I'm trying to implement some object recognition using opencv. So far, I only used recorded data without any disturbing stuff in the scene which allowed me to focus on the recognition part with opencv. Now I realized, that this usually doesn't work for a real scenario. I want to make my algorithm work for a scene, where I place a (single) object on the floor or on a table in front of the camera and then create a mask (cv::Mat) which allows me to blank out everything but the subject on the table/floor.
Therefore I just started to have a look at the Point Cloud Library. Yet, I'm not sure how to do that or what is the best way to do it. I thought of using a plane segmentation algorithm on the Point Cloud from a Kinect camera, then remove the plane and only leave the cloud of the object behind.

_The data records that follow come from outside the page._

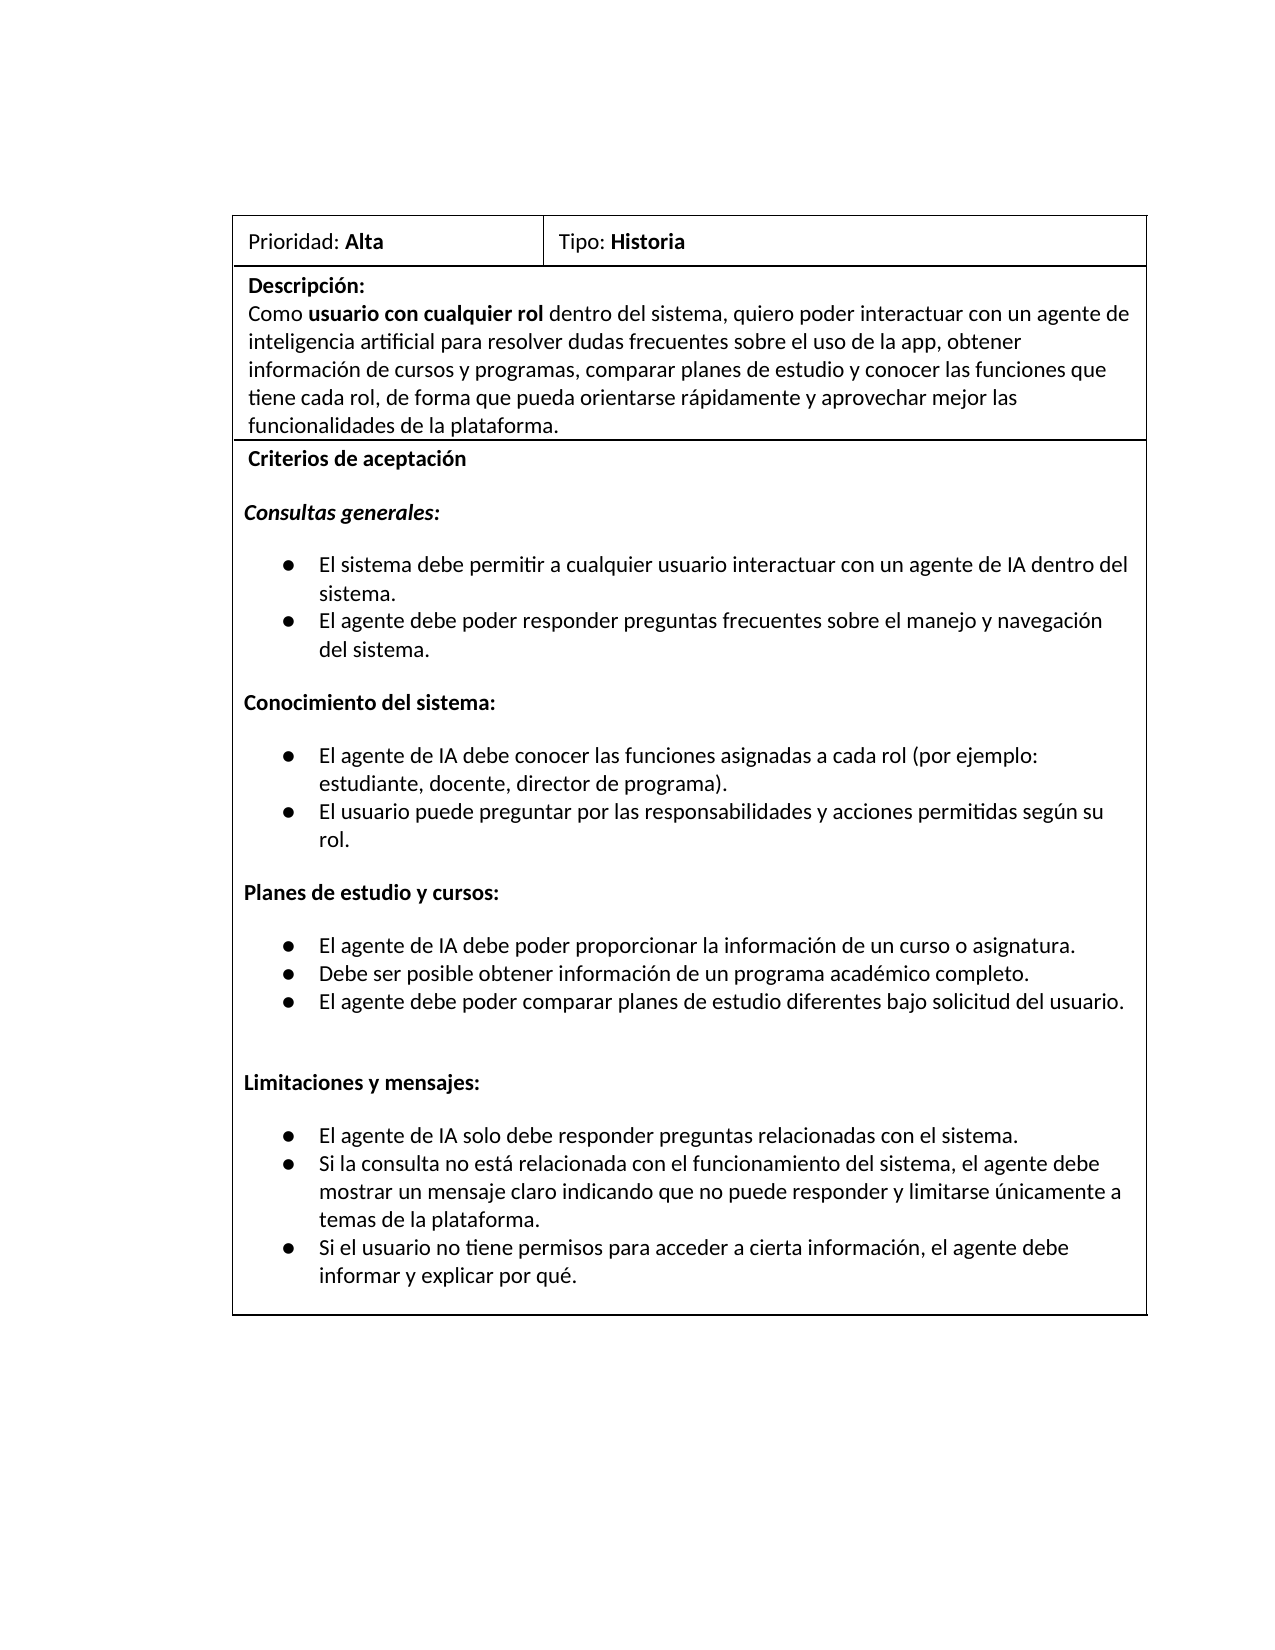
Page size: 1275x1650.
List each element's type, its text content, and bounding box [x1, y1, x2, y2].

table_cell Tipo: Historia [544, 216, 1146, 265]
table_cell Criterios de aceptación Consultas generales: El sistema debe permitir a cualquier usuario interactuar con un agente de IA dentro del sistema. El agente debe poder responder preguntas frecuentes sobre el manejo y navegación del sistema. Conocimiento del sistema: El agente de IA debe conocer las funciones asignadas a cada rol (por ejemplo: estudiante, docente, director de programa). El usuario puede preguntar por las responsabilidades y acciones permitidas según su rol. Planes de estudio y cursos: El agente de IA debe poder proporcionar la información de un curso o asignatura. Debe ser posible obtener información de un programa académico completo. El agente debe poder comparar planes de estudio diferentes bajo solicitud del usuario. Limitaciones y mensajes: El agente de IA solo debe responder preguntas relacionadas con el sistema. Si la consulta no está relacionada con el funcionamiento del sistema, el agente debe mostrar un mensaje claro indicando que no puede responder y limitarse únicamente a temas de la plataforma. Si el usuario no tiene permisos para acceder a cierta información, el agente debe informar y explicar por qué. [233, 440, 1146, 1314]
table_cell Descripción: Como usuario con cualquier rol dentro del sistema, quiero poder interactuar con un agente de inteligencia artificial para resolver dudas frecuentes sobre el uso de la app, obtener información de cursos y programas, comparar planes de estudio y conocer las funciones que tiene cada rol, de forma que pueda orientarse rápidamente y aprovechar mejor las funcionalidades de la plataforma. [233, 266, 1146, 439]
table_cell Prioridad: Alta [233, 216, 543, 265]
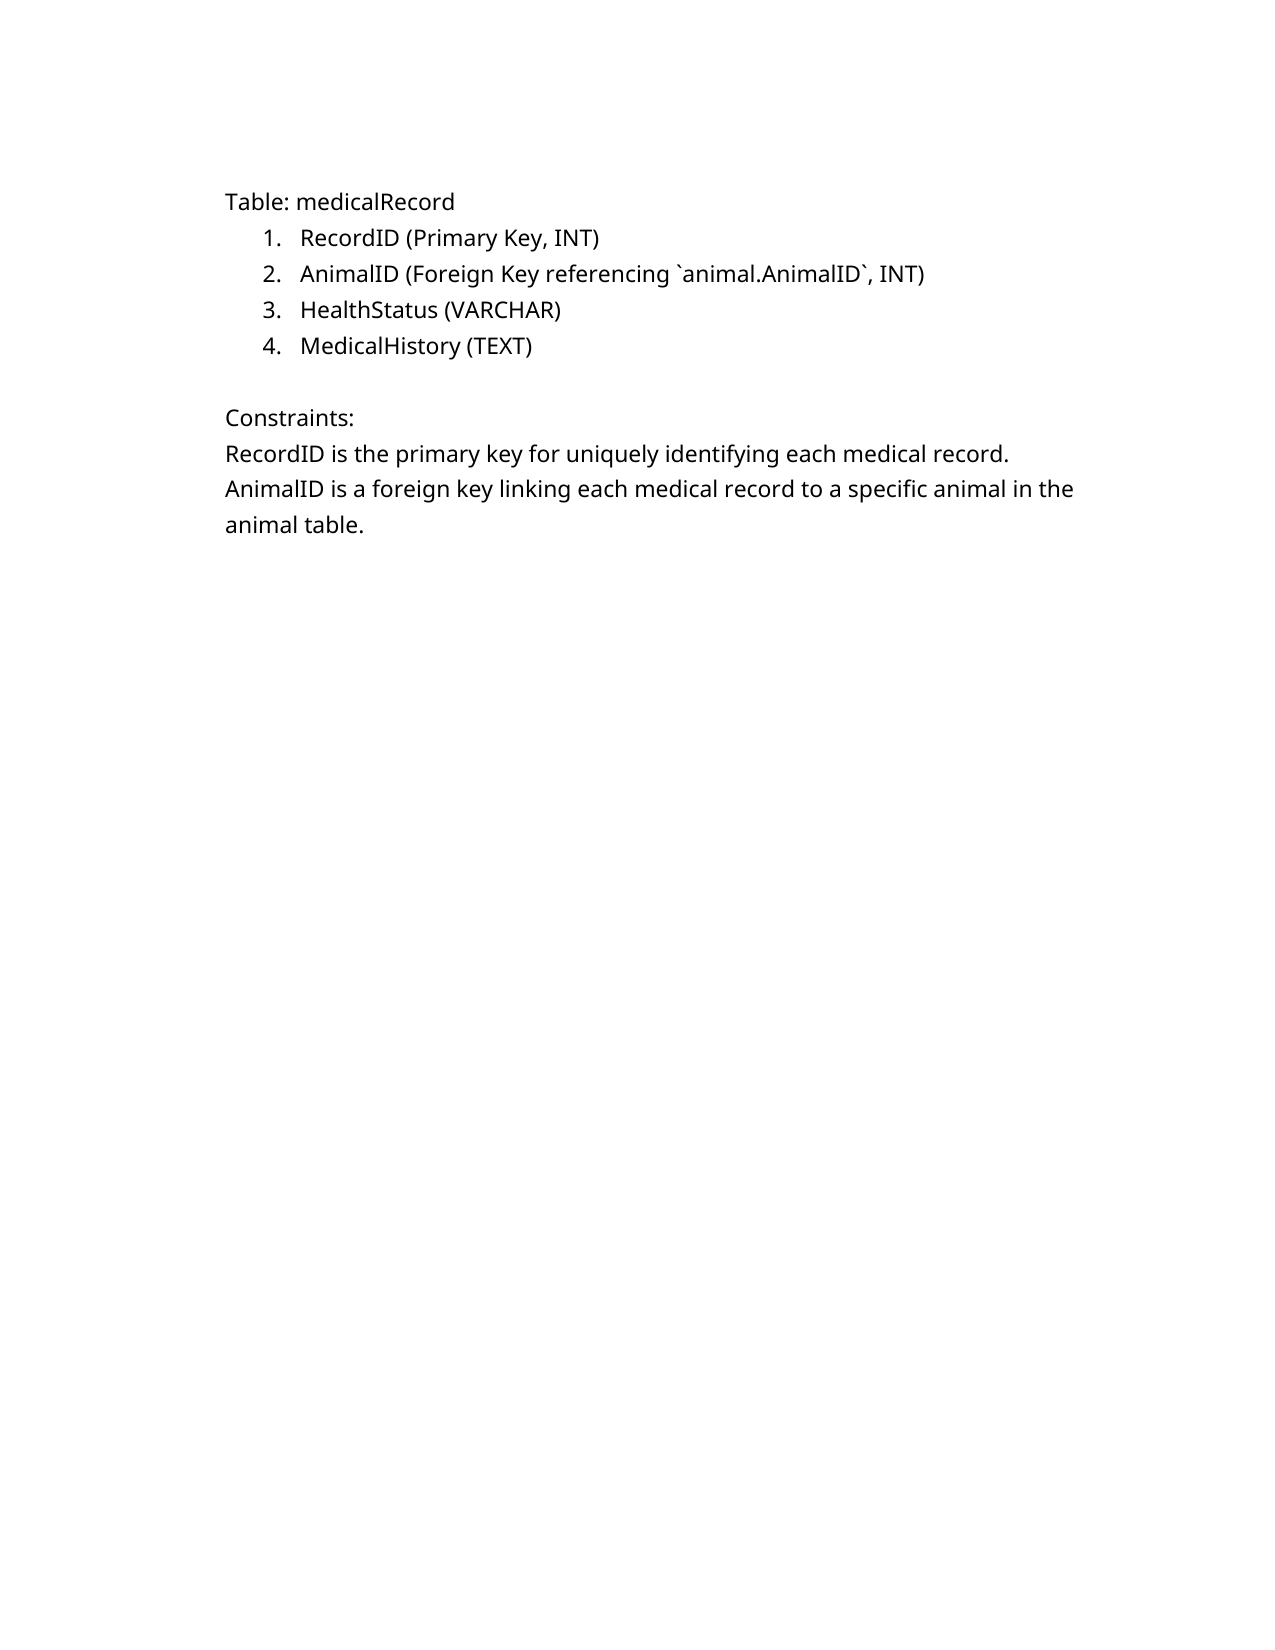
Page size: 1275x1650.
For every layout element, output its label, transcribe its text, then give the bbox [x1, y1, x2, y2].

list HealthStatus (VARCHAR) [262, 294, 1125, 325]
text Table: medicalRecord [150, 186, 1125, 217]
list MedicalHistory (TEXT) [262, 330, 1125, 361]
list AnimalID (Foreign Key referencing `animal.AnimalID`, INT) [262, 258, 1125, 289]
text RecordID is the primary key for uniquely identifying each medical record. [150, 437, 1125, 469]
text AnimalID is a foreign key linking each medical record to a specific animal in the animal table. [225, 473, 1125, 541]
text Constraints: [150, 402, 1125, 433]
list RecordID (Primary Key, INT) [262, 222, 1125, 253]
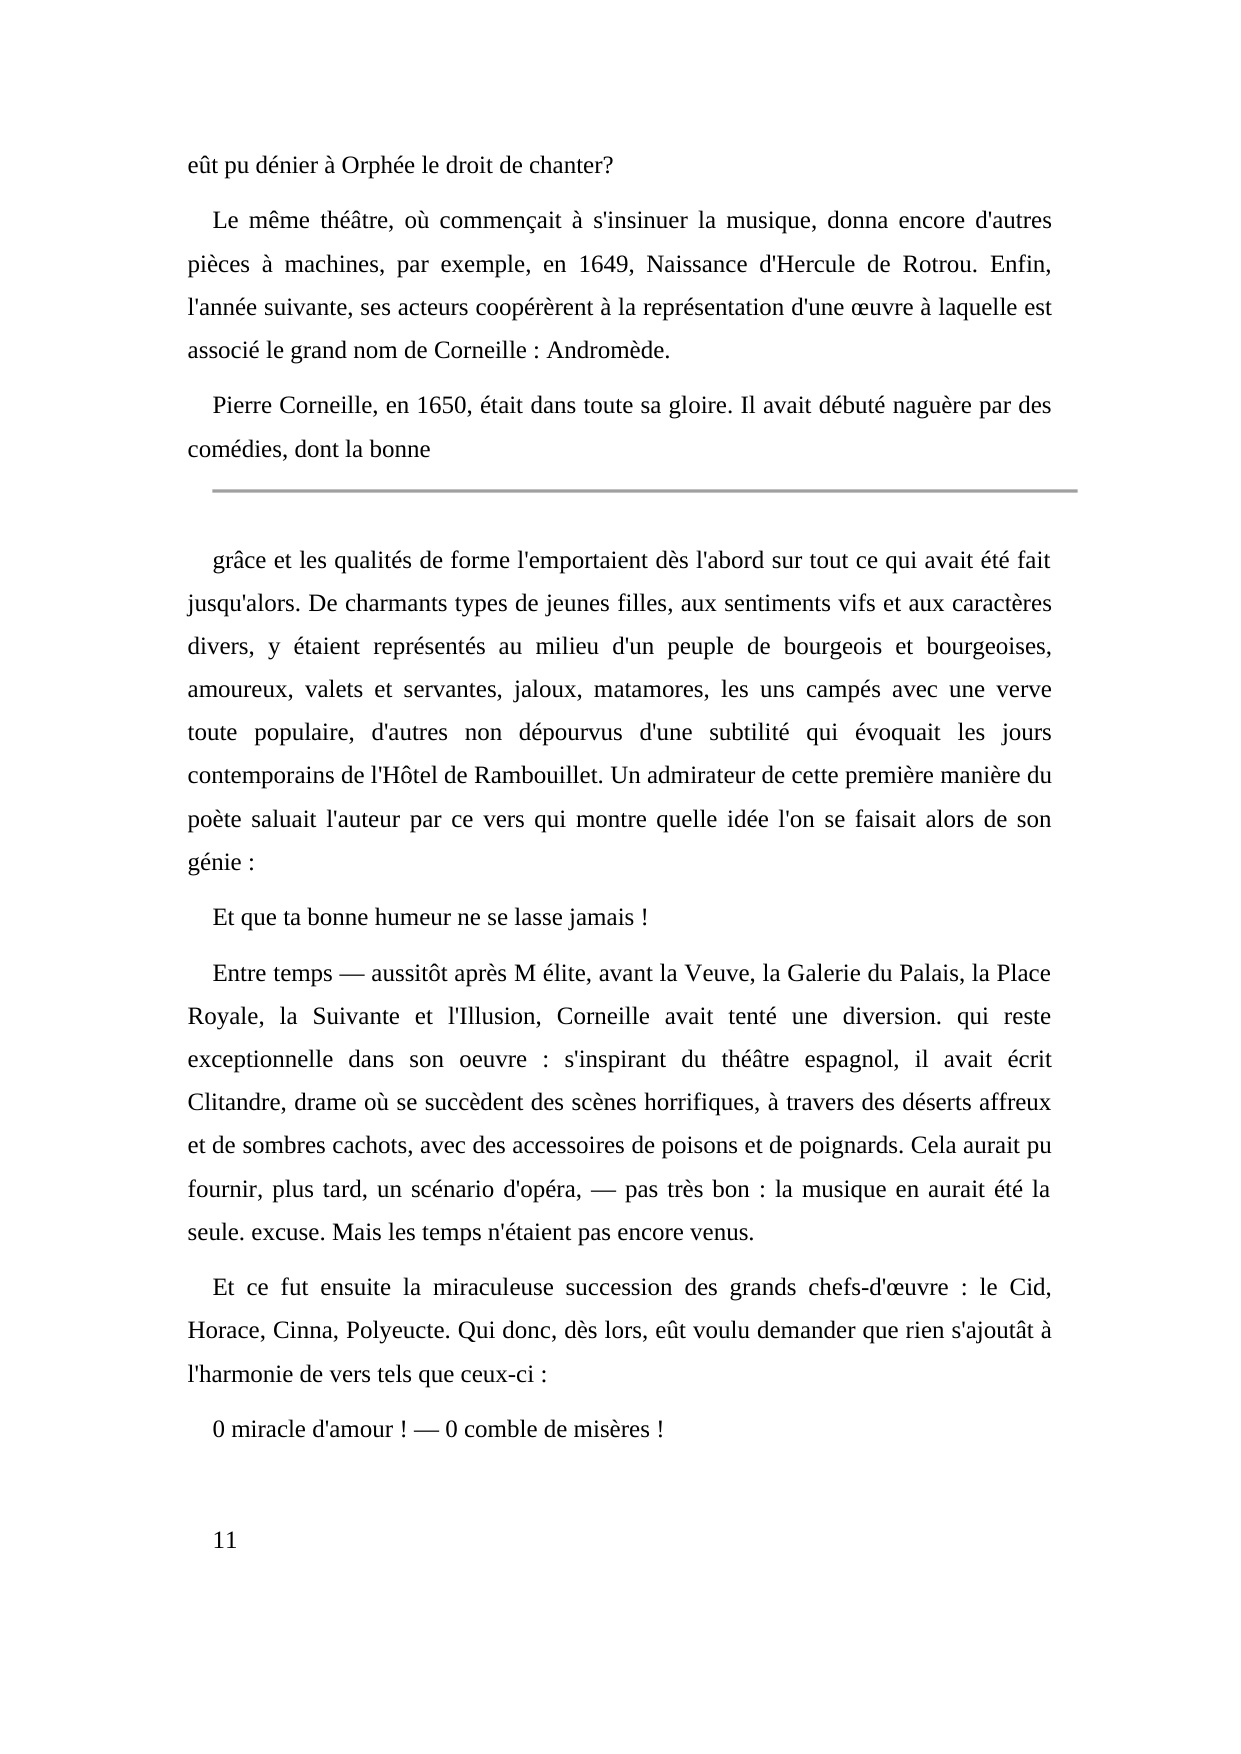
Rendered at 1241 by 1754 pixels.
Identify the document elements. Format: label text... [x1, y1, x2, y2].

After that I plan to read the x and y coordinates from the corner points (outermost points) to create a mask object with opencv. Would this work? Any better ideas or maybe a source/example for a working solution?
Thanks for helping!
... The problem was that after the segmentation the point cloud is no longer organized and I did not manage to read out the (expected) x, y coordinates of the points in the cloud by using:
for (size_t i = 0; i < (cloud)->points.size(); ++i)
{
std::cout << "PointCloud x: " << cloud->points[i].x << std::endl;
std::cout << "PointCloud y: " << cloud->points[i].y << std::endl;
std::cout << "PointCloud z: " << cloud->points[i].z << std::endl;
}
This gave me some float numbers which I am not sure how to interpret. I apologize for the stupid question but what do this numbers tell? How can I get the int coordinates?
Thanks